Homalopoma indutum, common name the two-faced dwarf turban, is a species of small sea snail with calcareous opercula, a marine gastropod mollusk in the family Colloniidae.

==Description==
The white-glossy shell grows to a height of 6.9 mm. The small shell has a conoidal shape. The whorls are tumid. The base is flattened. The whole surface is faintly marked with remote spiral threads, and very faintly scratched with closer microscopic striae. The whorls are bluntly angulated in the middle, and the last is so, besides, at the base below the periphery. This angulation meets the outer lip. The second and third whorls have two or three strong spiral threads. There are very many close unequal oblique lines of growth. Of these, the strongest rise in close-set infra-sutural puckerings, which on the third whorl resemble small beads. There is a glossy, thin ivory-white calcareous coat over a brilliant pearly white layer. The spire is high and fine-pointed. The apex is blunt, the smooth rounded 1½ whorl is scarcely
projecting. There are six tumid whorls increasing rapidly. The penultimate whorl rises swollen out of the suture. The base of the shell is a little flattened. The suture is linear, not impressed, a little coarse, slightly marginated by the overlap of the succeeding on the preceding whorl and the slight tumidity caused by the infra-sutural puckerings. The round aperture is very oblique, with a soft pearly nacre all round. The outer lip is very slightly descending, thick, and bevelled outwards to a sharp edge.
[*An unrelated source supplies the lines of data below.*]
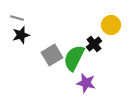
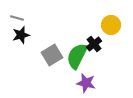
green semicircle: moved 3 px right, 2 px up
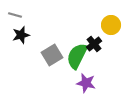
gray line: moved 2 px left, 3 px up
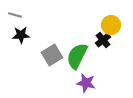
black star: rotated 12 degrees clockwise
black cross: moved 9 px right, 4 px up
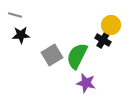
black cross: rotated 21 degrees counterclockwise
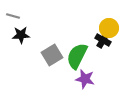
gray line: moved 2 px left, 1 px down
yellow circle: moved 2 px left, 3 px down
purple star: moved 1 px left, 4 px up
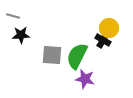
gray square: rotated 35 degrees clockwise
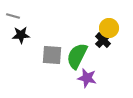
black cross: rotated 14 degrees clockwise
purple star: moved 2 px right, 1 px up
There is a broad thin hyaline pad spread over the body that connects the outer lip and the columella, which is broad, thick, shallowly excavated, with a slight external median horizontal tooth or ridge. The edge is reverted and closely appressed. The thin, calcareous operculum is small. It is flat, convex on the inside, where it shows 7½ whorls. The body whorl begins suddenly to enlarge close to its end.

==Distribution==
This species occurs in the Atlantic Ocean off North Carolina, USA;, and Puerto Rico.